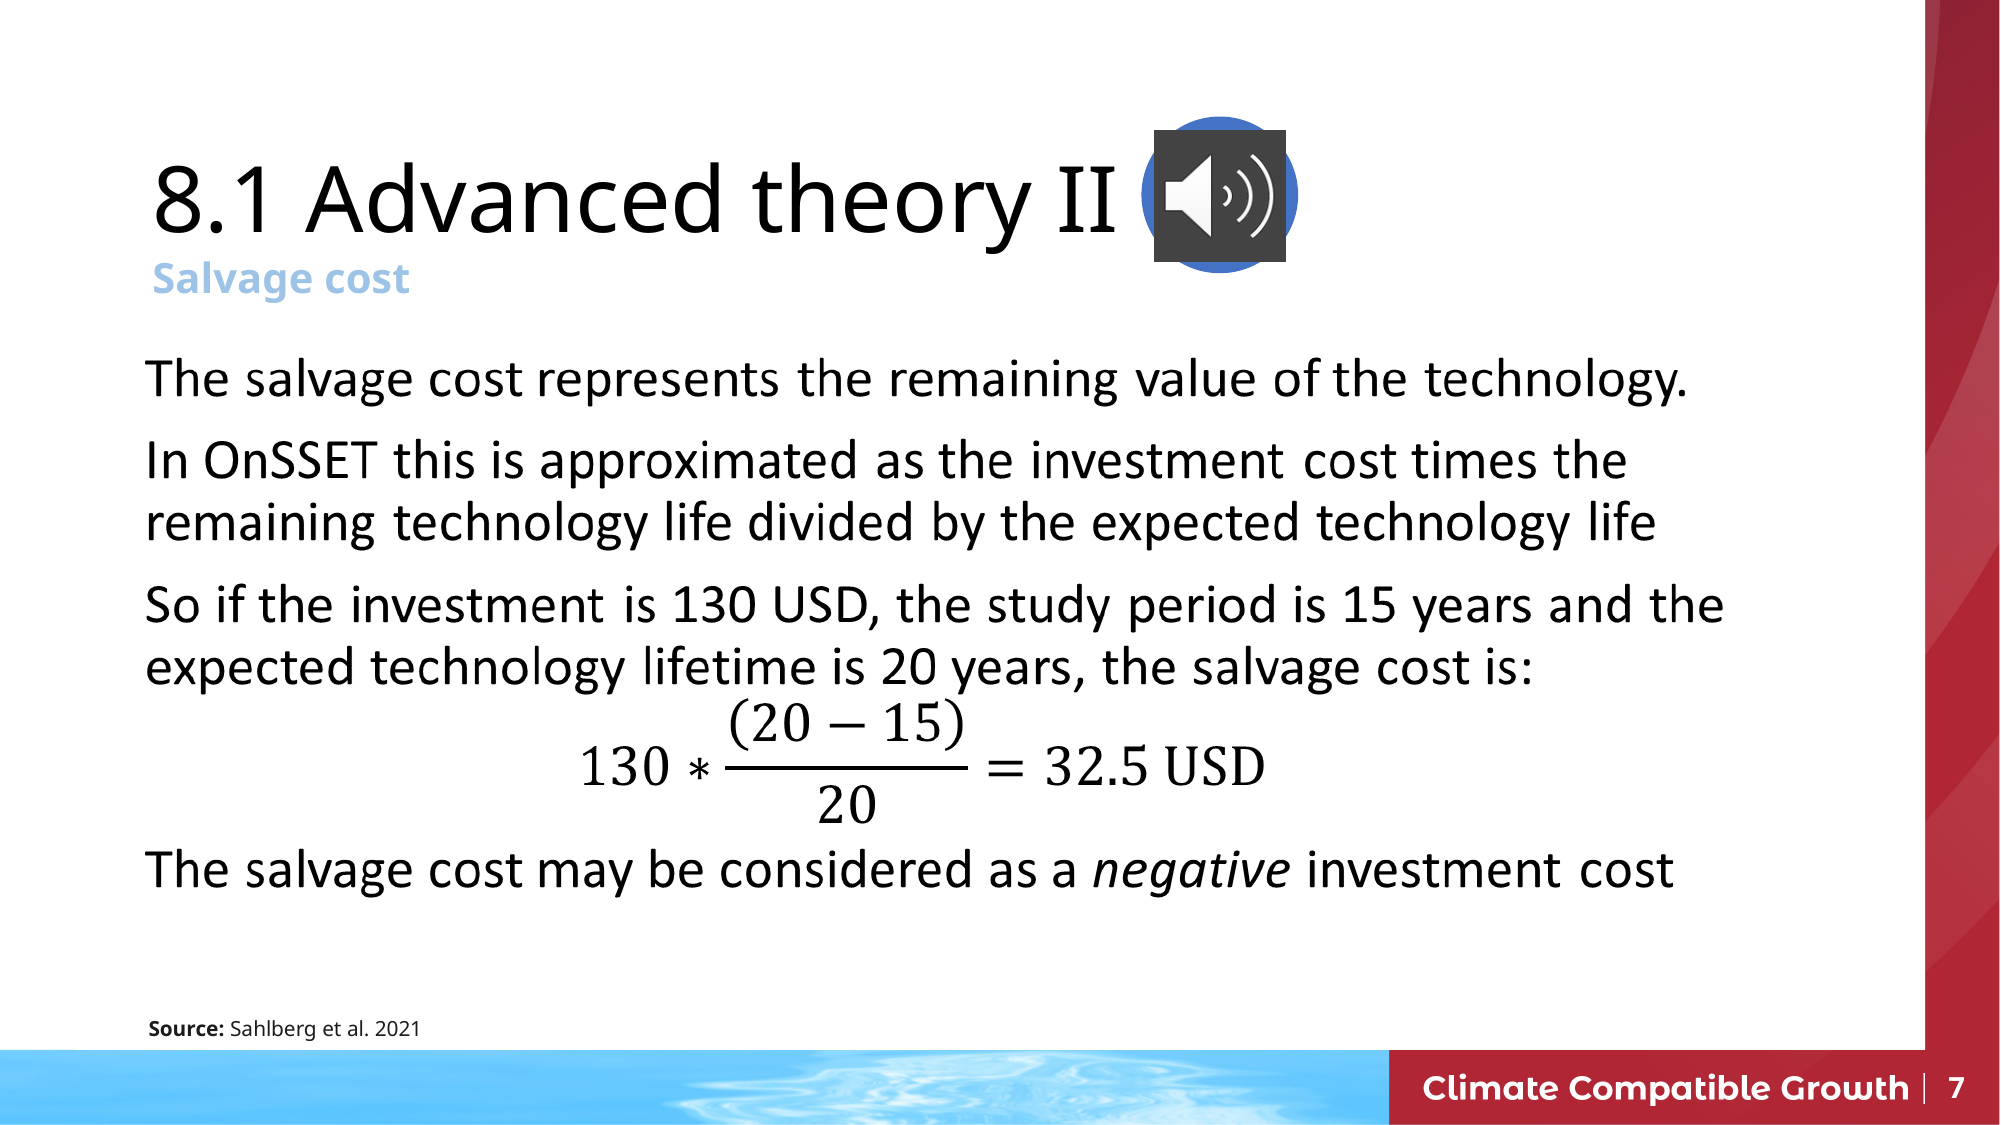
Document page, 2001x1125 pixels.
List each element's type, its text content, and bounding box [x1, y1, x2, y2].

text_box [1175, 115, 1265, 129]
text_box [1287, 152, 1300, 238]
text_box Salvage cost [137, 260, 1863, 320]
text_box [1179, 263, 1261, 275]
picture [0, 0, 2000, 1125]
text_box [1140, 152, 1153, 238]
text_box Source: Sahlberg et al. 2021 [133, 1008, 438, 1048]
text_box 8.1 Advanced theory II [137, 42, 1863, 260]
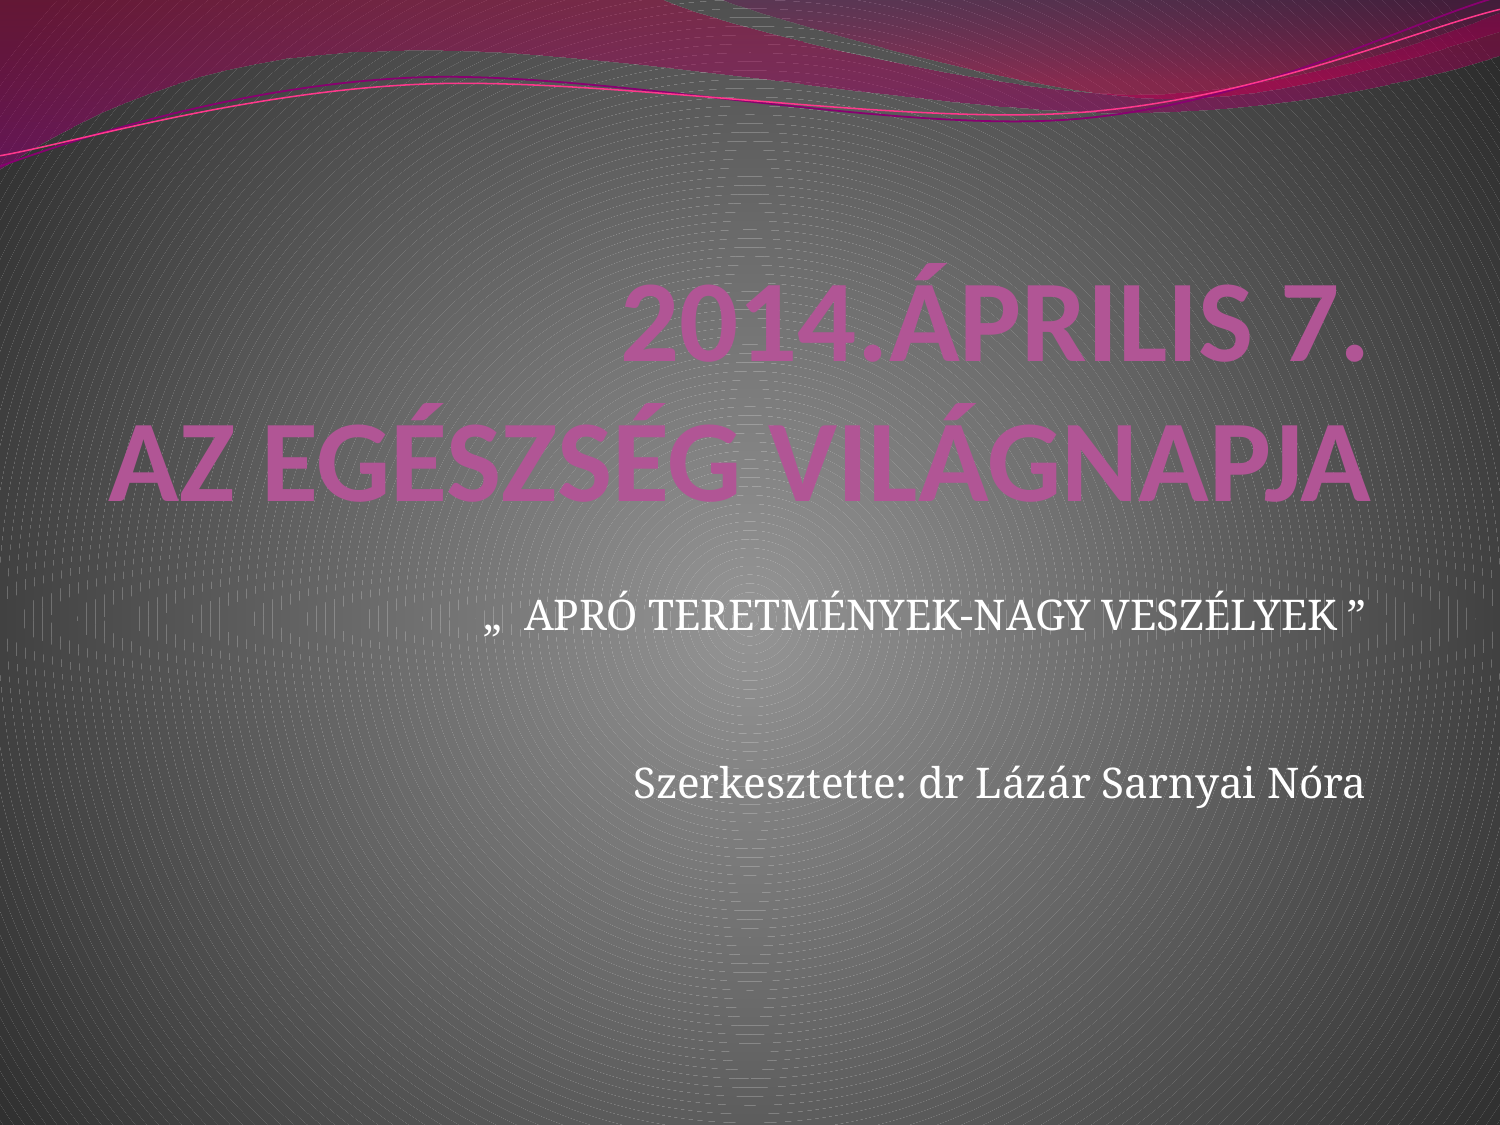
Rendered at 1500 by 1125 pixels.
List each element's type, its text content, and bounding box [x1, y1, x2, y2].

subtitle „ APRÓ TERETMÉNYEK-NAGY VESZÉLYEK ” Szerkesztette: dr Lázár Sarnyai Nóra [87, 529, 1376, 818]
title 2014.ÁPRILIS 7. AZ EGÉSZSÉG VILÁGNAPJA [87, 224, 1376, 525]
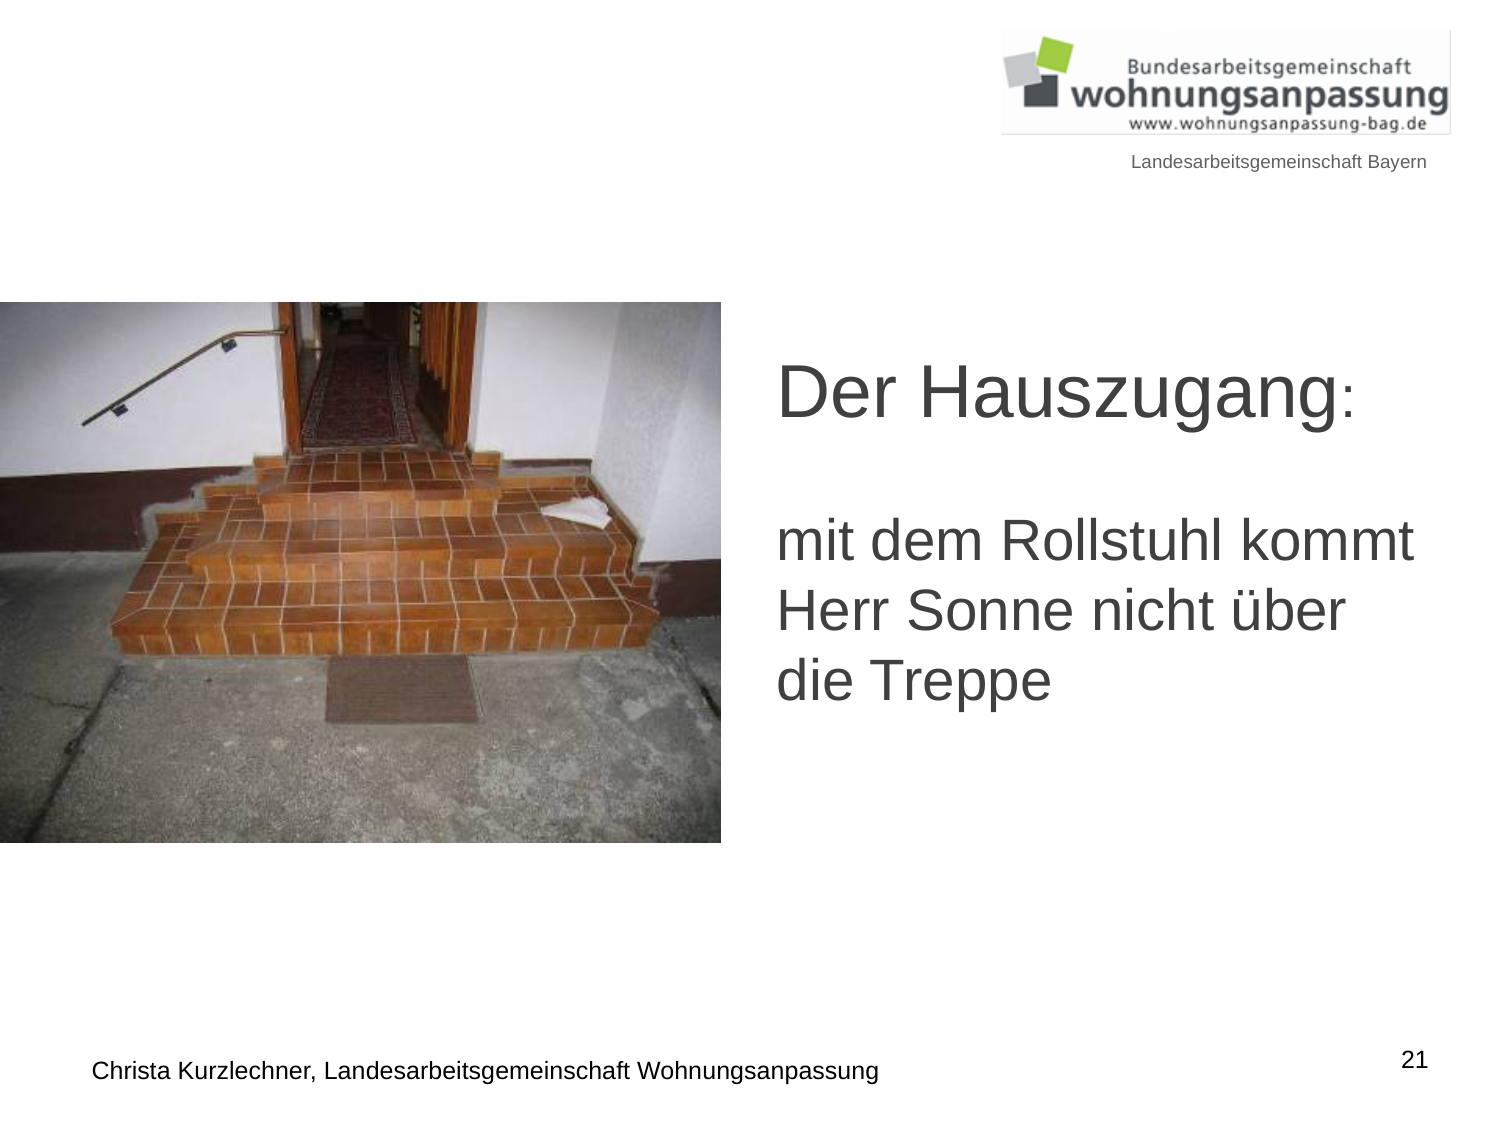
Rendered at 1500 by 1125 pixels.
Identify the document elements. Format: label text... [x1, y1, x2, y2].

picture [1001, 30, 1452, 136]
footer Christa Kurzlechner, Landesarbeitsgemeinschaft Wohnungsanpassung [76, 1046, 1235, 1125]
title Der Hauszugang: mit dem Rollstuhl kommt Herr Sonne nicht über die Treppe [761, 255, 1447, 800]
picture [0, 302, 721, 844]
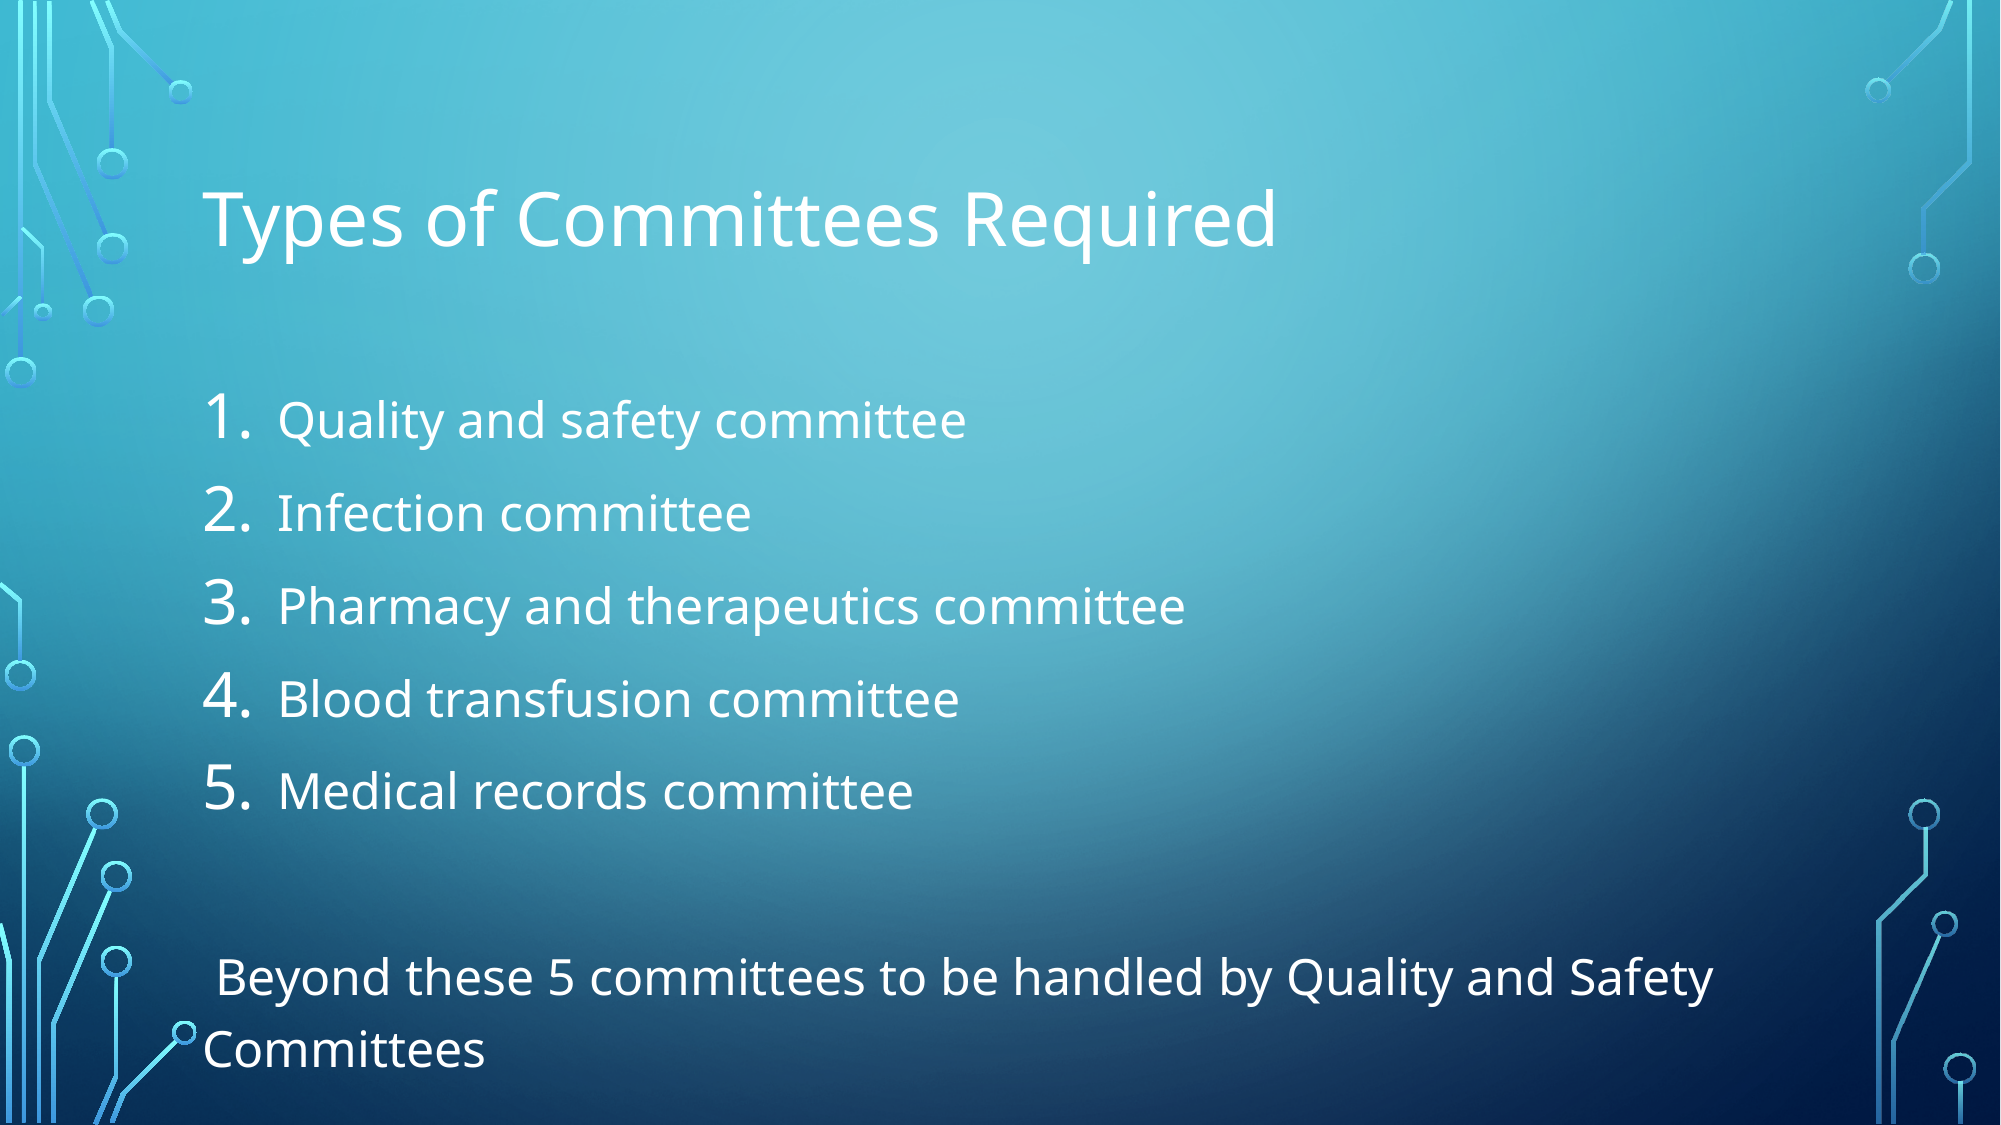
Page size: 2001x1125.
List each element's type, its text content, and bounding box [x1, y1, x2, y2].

Directive:
Your answer must be the line containing "Page size: 2001x1125." and every line after it through the end of the records above, reproduced exactly and alone.

Written answer:
Page size: 2001x1125.
List each element's type, its text content, and bounding box [x1, y1, x2, y2].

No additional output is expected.